What to work on
(1) In the editorial on party leaders and Europe below, on what date will the televised debate between Nick Clegg and Nigel Farage take place?
(2) Continue the editorial on party leaders and Europe below, picking up after its final sentence.

**** Provided text ****

Then, last month, Nick Clegg challenged Nigel Farage to debate the European question face to face. After a day’s hesitation, the leader of the third most popular party agreed to a debate with the leader of the fourth most popular party, and those democratic expositions will take place on the radio on 26 March and on television on 2 April. Political debates that attract large audiences are plainly a good thing, even if the leaders of the first and second parties refuse to take part in them, and there is something in Mr Clegg’s argument that to have the “party of in” take on the “party of out” might achieve clarity.

Even so, Mr Clegg is the leader of a party that has lost more than half of its support by going into coalition and who has little to lose. He seems desperate to differentiate his party from his coalition partners, and to win over the minority of the electorate who are passionately pro-EU.

Finally, on Wednesday, Ed Miliband joined the Prime Minister and the Deputy Prime Minister in adopting a policy on Europe determined by party-political advantage. Where Mr Cameron is spooked by sceptics, and Mr Clegg fears electoral eclipse, Mr Miliband’s concern is that Labour will once again fight a general election without any significant business support. His plan to freeze energy prices alarmed investors and prompted wider worries about whether the Labour leader understands wealth creation.

**** Recorded information ****

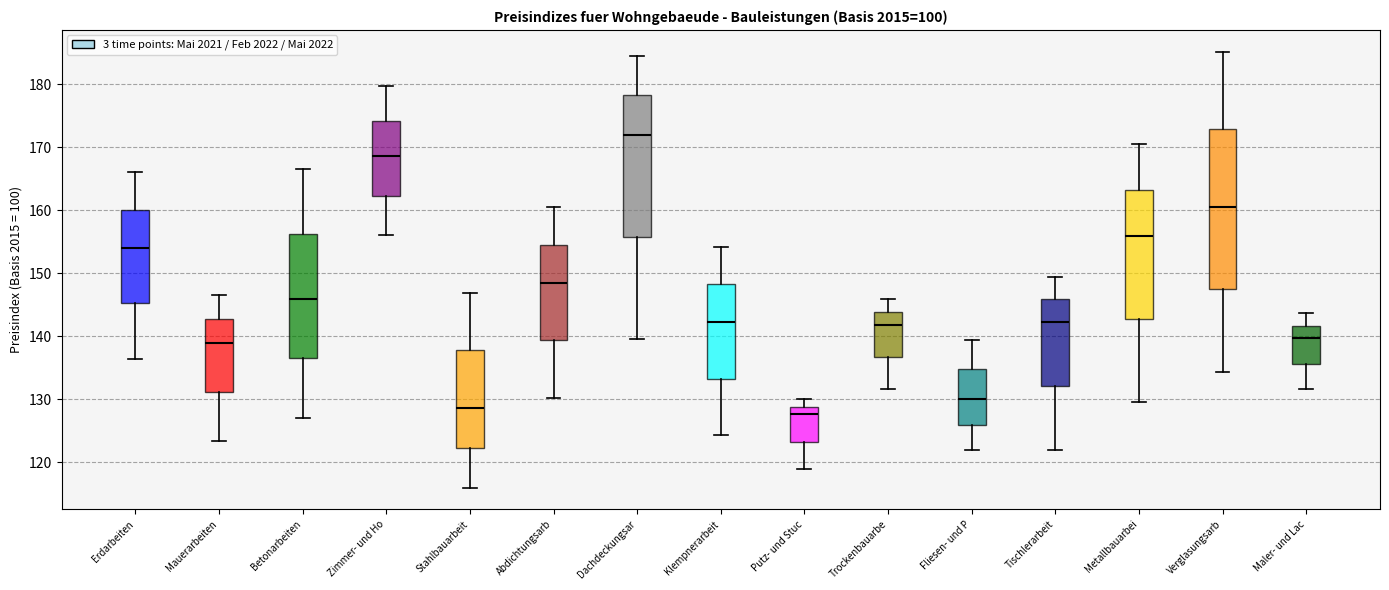

Where does the lower whisker of the box for Betonarbeiten end on the y-axis? The values are not printed on the chart, so give them approximately, as read against the axis.

127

****

Answers to each task
(1) 2 April.

(2)
But Mr Miliband saw an opportunity to win back some ground by opposing an EU referendum in the next parliament. He sought, not quite successfully, to balance this message with support for the principle of a referendum if other EU members seek to transfer further powers to Brussels – which he admitted was “unlikely”. He seems to have calculated that business support is more important than “letting people have their say”, and was rewarded with the blessing of the CBI.

Mr Miliband has, at least, ended up in roughly the right place. The Prime Minister’s promise of a vote is a foolish one. Although the European treaties will have to be rewritten one day, the end of 2017 is an artificial deadline and the prospect of all 27 other members of the Union agreeing to anything that would remotely satisfy the majority of Mr Cameron’s party is nil. Fortunately, the three leaders of the main parties in the House of Commons are committed in their different ways to our membership of the EU. But is this really the way to run European policy – with all three possible leaders of the next government frightened of their own shadows?